Range’s position peaked at 100,000 acres and produced 120 MMcf equivalent per day by 2010. The position was sold to Legacy for $900 million, which Range has deployed in its other shale plays, just as it has deployed its expertise in shale production. The reasons for selling, says Whitley, are no different than for other firms divesting positions: a funding gap.

“Our Barnett position was good, marketable assets, derisked in the core area,” says Whitley. “We had gone as far as we could go with them and we had that big kahuna up the road in the Marcellus. We replaced all the lost production from that sale by the end of the same year.”

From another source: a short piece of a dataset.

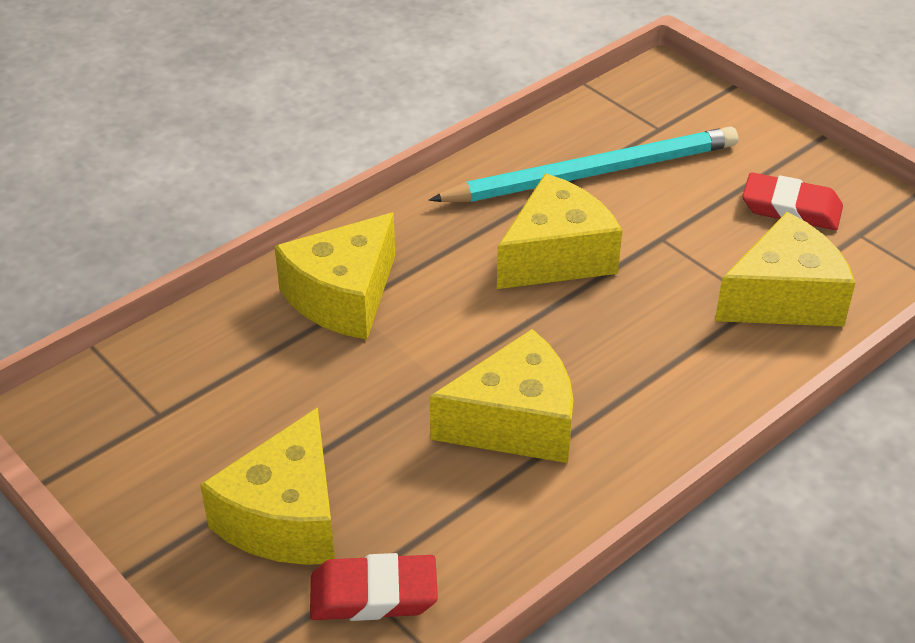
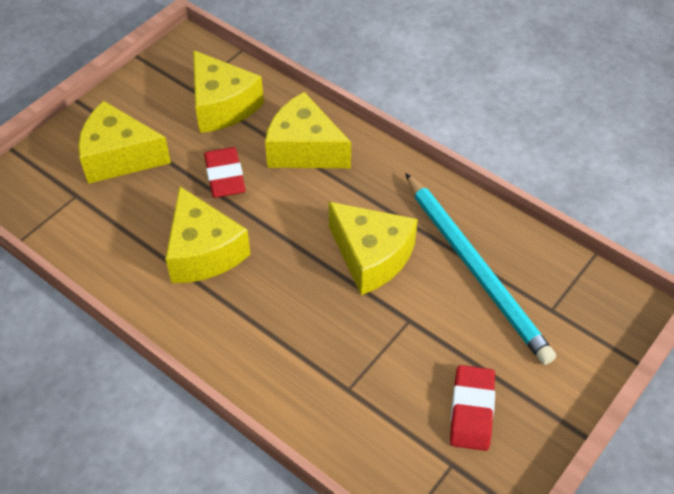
camera: 80 degrees right, 10 degrees up
(373, 594) = (66, 204): red eraser -> red eraser (225, 176)
(784, 298) = (356, 406): yellow cheese -> yellow cheese (222, 106)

While he does not have a vested interest in the future of the Barnett at the moment, Whitley does have a sentimental and a visual interest. “I can look out the window and see Barnett rigs,” he notes. “I see a long, broad middle age for the play. The core area is only about 10% of the basin, which in total covers 3 million acres. And there is production up and down that whole area. There is a significant liquids window and plenty of gas processing on the ground.”

His colleagues share that optimism. “The Barnett has been predicted to die several times,” says Carrizo’s Johnson. “Look at the rig count, down something like 70% from its peak. But the basin is producing 5 Bcf per day. There are some skeptics who say the shale plays are not going to last, but the Barnett has already proven that wrong. We are confident in the play and in the recovery of gas prices.”

McDaniel, at EnerVest, concurs. “There is so much gas in place, 120 Bcf or more, per section. Mitchell pioneered the fracing, and Devon did a lot of work with horizontals, but we are still experimenting with fracs and completion techniques.

“Even with all of that, even with the downspacing, we are still seeing projected recovery factors of just 40%. That means that more than half the gas is still in place. What amazes me is how quickly our industry is evolving. It has taken 30 years in the Barnett. Look how fast people are moving now in the Marcellus and the Utica.”